MeetingBot and VoicePen are both AI meeting assistants for recording, transcription, and summaries, compared here on pricing, features, and workflow fit. MeetingBot: Open-source meeting bot API that sends bots into Google Meet, Microsoft Teams, and Zoom to record calls, deployable to your own AWS infrastructure. VoicePen: Apple-native AI app that records and transcribes meetings, lectures, and voice memos, then turns them into summaries and rewritten notes. They overlap on ai-meeting-assistants, so the right pick depends on team size, budget, and which meeting workflows you automate.
For ai-meeting-assistants workflows, shortlist MeetingBot when developers building products that need automated meeting recording across google meet, teams, and zoom matters most, and VoicePen when capturing and summarizing in-person meetings and 1:1 conversations matters most. Both record across Zoom, Google Meet, and Microsoft Teams; trial each on real meetings before committing.
Open-source meeting bot API that sends bots into Google Meet, Microsoft Teams, and Zoom to record calls, deployable to your own AWS infrastructure.
Bot deployment to Google Meet, Microsoft Teams, and ZoomInfrastructure-as-code self-hosting via Terraform on AWSREST API for managing bots and accessing recordings, transcripts, and metadata
Apple-native AI app that records and transcribes meetings, lectures, and voice memos, then turns them into summaries and rewritten notes.
AI-generated summaries plus 25+ rewrite and reformatting optionsChat-with-your-notes Q&A to extract takeaways and action stepsImports from Voice Memos, Zoom recordings, podcasts, YouTube, and files
MeetingBot is a free tier with paid upgrades (freemium); VoicePen is a free tier with paid upgrades (freemium). Always confirm current pricing on each vendor's site before buying.
Bot deployment to Google Meet, Microsoft Teams, and Zoom
Records and transcribes meetings, lectures, memos, and imported audio/video
Standout feature
REST API for managing bots and accessing recordings, transcripts, and metadata
AI-generated summaries plus 25+ rewrite and reformatting options
Team usage
Visual dashboard for bot management and data viewing
Speaker separation and labeling within transcripts
Integrations
Infrastructure-as-code self-hosting via Terraform on AWS
Chat-with-your-notes Q&A to extract takeaways and action steps
Languages & capture
Scalable AWS ECS-based deployment
Imports from Voice Memos, Zoom recordings, podcasts, YouTube, and files
Best-fit workflow
TypeScript stack with Next.js, Express, PostgreSQL, tRPC, and Drizzle ORM
Multilingual transcription with offline recording and iCloud sync
Best for
MeetingBot
Choose MeetingBot if you need developers building products that need automated meeting recording across google meet, teams, and zoom — strengths include open source and self-hostable so meeting data stays in your own aws account.
VoicePen
Choose VoicePen if you need capturing and summarizing in-person meetings and 1:1 conversations — strengths include native across iphone, ipad, apple watch, and mac with icloud sync.
Pros & cons
MeetingBot
+ Open source and self-hostable so meeting data stays in your own AWS account
- Self-hosting is tied to AWS, requiring cloud and Terraform familiarity
VoicePen
+ Native across iPhone, iPad, Apple Watch, and Mac with iCloud sync
+ Flexible rewrite options for turning raw transcripts into usable formats
- Limited to the Apple ecosystem, with no Android or standalone web app
FAQ
Is MeetingBot or VoicePen better for AI meeting notes?

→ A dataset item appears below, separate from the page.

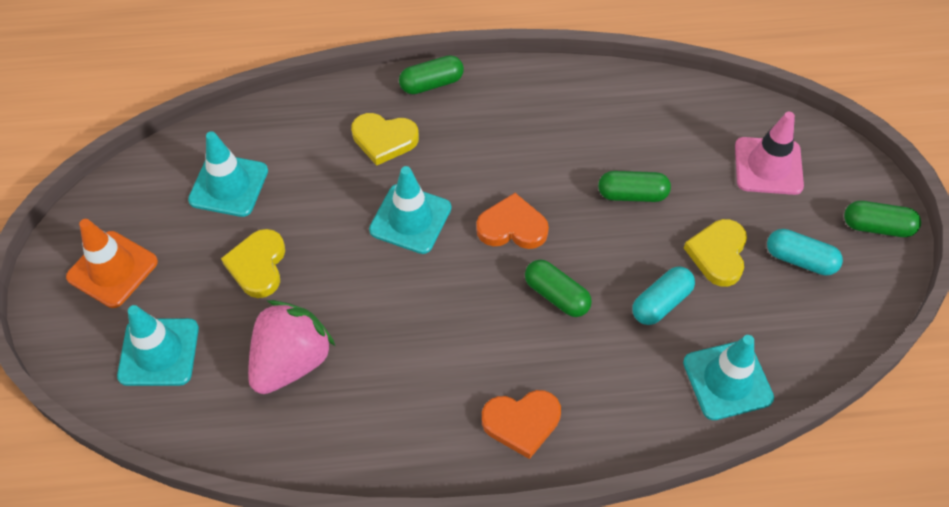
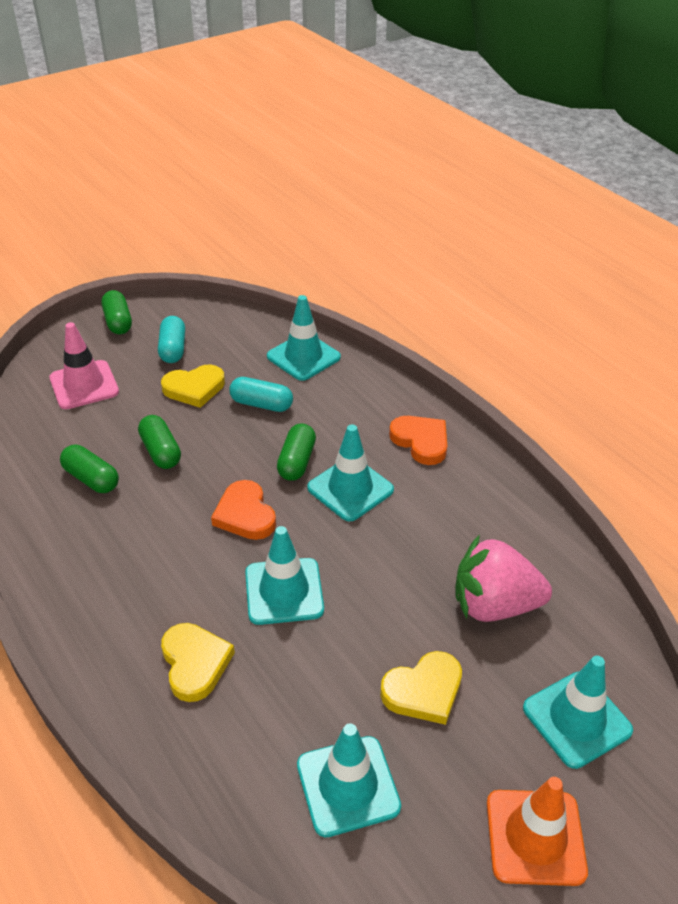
camera: 120 degrees left, 15 degrees down
(431, 84) = (88, 658): green capsule -> green capsule (91, 479)
(493, 322) = (350, 489): none -> turquoise traffic cone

It depends on your workflow. MeetingBot is strong for developers building products that need automated meeting recording across google meet, teams, and zoom, while VoicePen is strong for capturing and summarizing in-person meetings and 1:1 conversations. Both transcribe and summarize meetings.
How do MeetingBot and VoicePen compare on price?
MeetingBot is a free tier with paid upgrades and VoicePen is a free tier with paid upgrades. Check each vendor's pricing page for the latest plans and free-tier limits.
Can I use both MeetingBot and VoicePen?
Yes. Many teams run more than one meeting assistant when the workflows are complementary and the budget is justified.